SUPPLIED MATERIAL below:

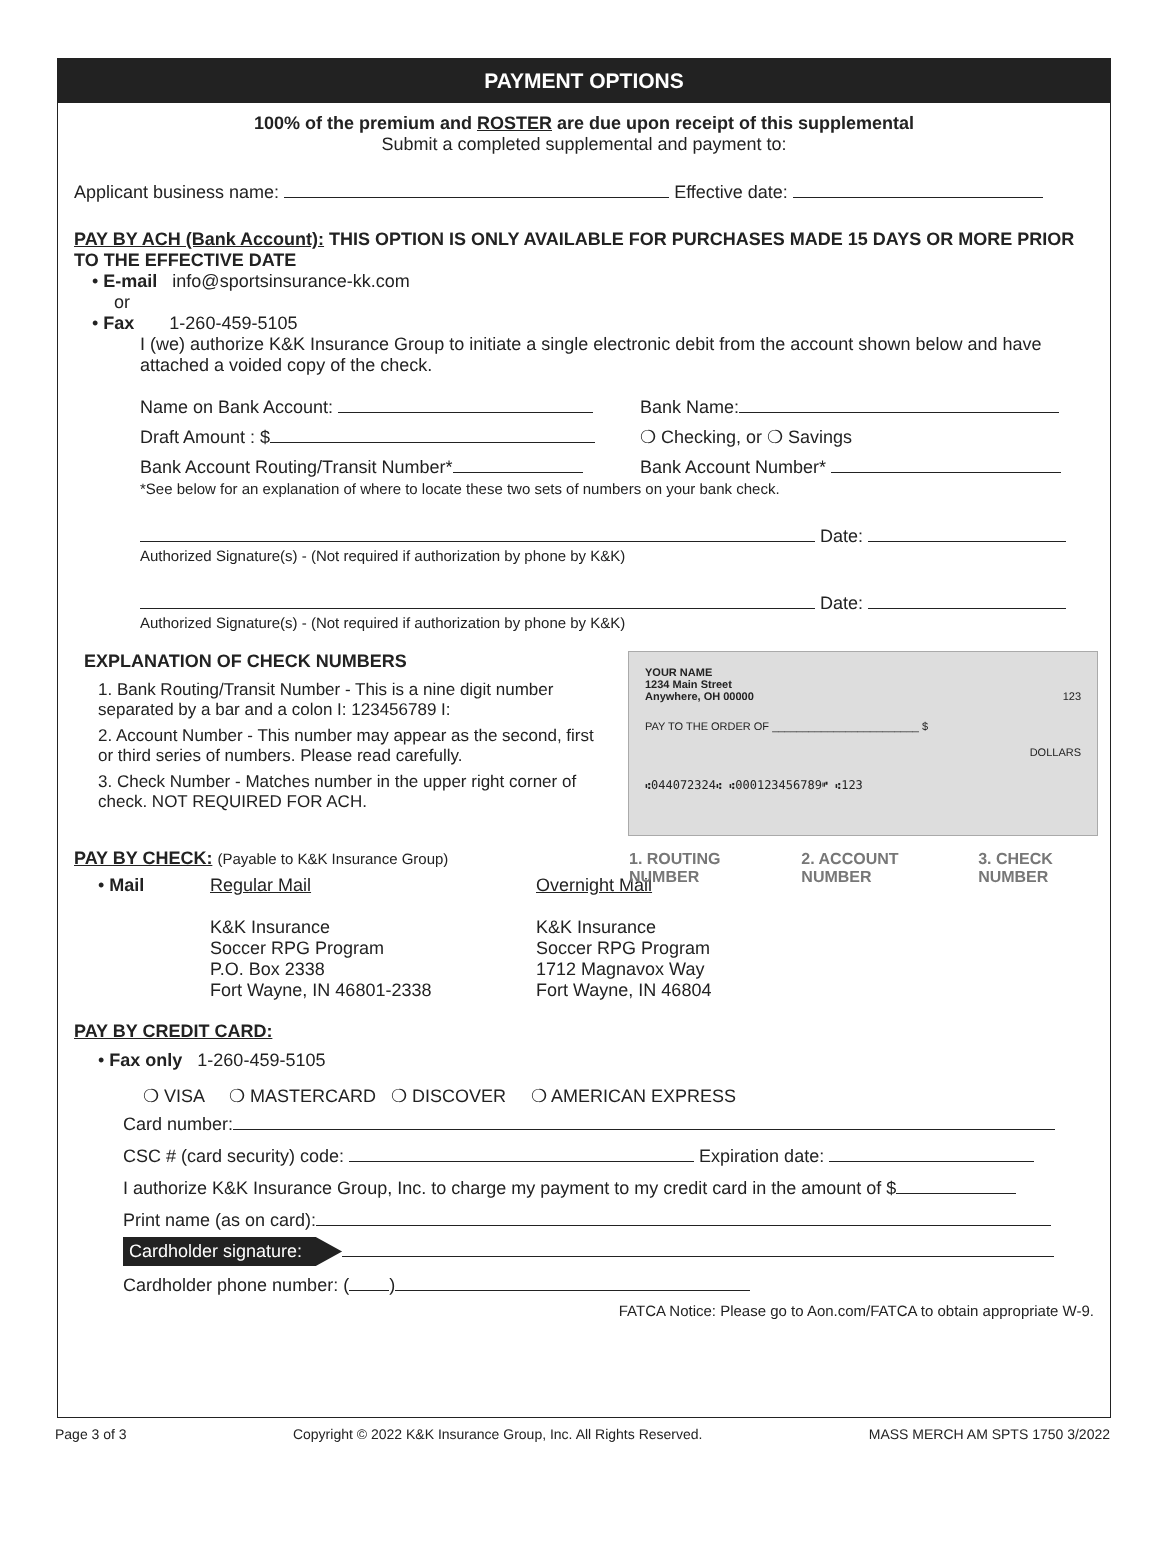PAYMENT OPTIONS
100% of the premium and ROSTER are due upon receipt of this supplemental
Submit a completed supplemental and payment to:
Applicant business name: Effective date:
PAY BY ACH (Bank Account): THIS OPTION IS ONLY AVAILABLE FOR PURCHASES MADE 15 DAYS OR MORE PRIOR TO THE EFFECTIVE DATE
• E-mail info@sportsinsurance-kk.com
or
• Fax 1-260-459-5105
I (we) authorize K&K Insurance Group to initiate a single electronic debit from the account shown below and have attached a voided copy of the check.
Name on Bank Account: Bank Name:
Draft Amount : $ ❍ Checking, or ❍ Savings
Bank Account Routing/Transit Number* Bank Account Number*
*See below for an explanation of where to locate these two sets of numbers on your bank check.
Date:
Authorized Signature(s) - (Not required if authorization by phone by K&K)
Date:
Authorized Signature(s) - (Not required if authorization by phone by K&K)
YOUR NAME
1234 Main Street
Anywhere, OH 00000 123
PAY TO THE ORDER OF ________________________ $
DOLLARS
⑆044072324⑆ ⑆000123456789⑈ ⑆123
1. ROUTING NUMBER 2. ACCOUNT NUMBER 3. CHECK NUMBER
EXPLANATION OF CHECK NUMBERS
1. Bank Routing/Transit Number - This is a nine digit number separated by a bar and a colon I: 123456789 I:
2. Account Number - This number may appear as the second, first or third series of numbers. Please read carefully.
3. Check Number - Matches number in the upper right corner of check. NOT REQUIRED FOR ACH.
PAY BY CHECK: (Payable to K&K Insurance Group)
• Mail Regular Mail
K&K Insurance
Soccer RPG Program
P.O. Box 2338
Fort Wayne, IN 46801-2338
Overnight Mail
K&K Insurance
Soccer RPG Program
1712 Magnavox Way
Fort Wayne, IN 46804
PAY BY CREDIT CARD:
• Fax only 1-260-459-5105
❍ VISA ❍ MASTERCARD ❍ DISCOVER ❍ AMERICAN EXPRESS
Card number:
CSC # (card security) code: Expiration date:
I authorize K&K Insurance Group, Inc. to charge my payment to my credit card in the amount of $
Print name (as on card):
Cardholder signature:
Cardholder phone number: ( )
FATCA Notice: Please go to Aon.com/FATCA to obtain appropriate W-9.
Page 3 of 3 Copyright © 2022 K&K Insurance Group, Inc. All Rights Reserved. MASS MERCH AM SPTS 1750 3/2022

End of SUPPLIED MATERIAL.

- **ASSIGNMENT**
Pass over the images and copy the rest of the material above exactly.

- **ANSWER FOR THIS EXERCISE**
PAYMENT OPTIONS
100% of the premium and ROSTER are due upon receipt of this supplemental
Submit a completed supplemental and payment to:
Applicant business name: Effective date:
PAY BY ACH (Bank Account): THIS OPTION IS ONLY AVAILABLE FOR PURCHASES MADE 15 DAYS OR MORE PRIOR TO THE EFFECTIVE DATE
• E-mail info@sportsinsurance-kk.com
or
• Fax 1-260-459-5105
I (we) authorize K&K Insurance Group to initiate a single electronic debit from the account shown below and have attached a voided copy of the check.
Name on Bank Account: Bank Name:
Draft Amount : $ ❍ Checking, or ❍ Savings
Bank Account Routing/Transit Number* Bank Account Number*
*See below for an explanation of where to locate these two sets of numbers on your bank check.
Date:
Authorized Signature(s) - (Not required if authorization by phone by K&K)
Date:
Authorized Signature(s) - (Not required if authorization by phone by K&K)
YOUR NAME
1234 Main Street
Anywhere, OH 00000 123
PAY TO THE ORDER OF ________________________ $
DOLLARS
⑆044072324⑆ ⑆000123456789⑈ ⑆123
1. ROUTING NUMBER 2. ACCOUNT NUMBER 3. CHECK NUMBER
EXPLANATION OF CHECK NUMBERS
1. Bank Routing/Transit Number - This is a nine digit number separated by a bar and a colon I: 123456789 I:
2. Account Number - This number may appear as the second, first or third series of numbers. Please read carefully.
3. Check Number - Matches number in the upper right corner of check. NOT REQUIRED FOR ACH.
PAY BY CHECK: (Payable to K&K Insurance Group)
• Mail Regular Mail
K&K Insurance
Soccer RPG Program
P.O. Box 2338
Fort Wayne, IN 46801-2338
Overnight Mail
K&K Insurance
Soccer RPG Program
1712 Magnavox Way
Fort Wayne, IN 46804
PAY BY CREDIT CARD:
• Fax only 1-260-459-5105
❍ VISA ❍ MASTERCARD ❍ DISCOVER ❍ AMERICAN EXPRESS
Card number:
CSC # (card security) code: Expiration date:
I authorize K&K Insurance Group, Inc. to charge my payment to my credit card in the amount of $
Print name (as on card):
Cardholder signature:
Cardholder phone number: ( )
FATCA Notice: Please go to Aon.com/FATCA to obtain appropriate W-9.
Page 3 of 3 Copyright © 2022 K&K Insurance Group, Inc. All Rights Reserved. MASS MERCH AM SPTS 1750 3/2022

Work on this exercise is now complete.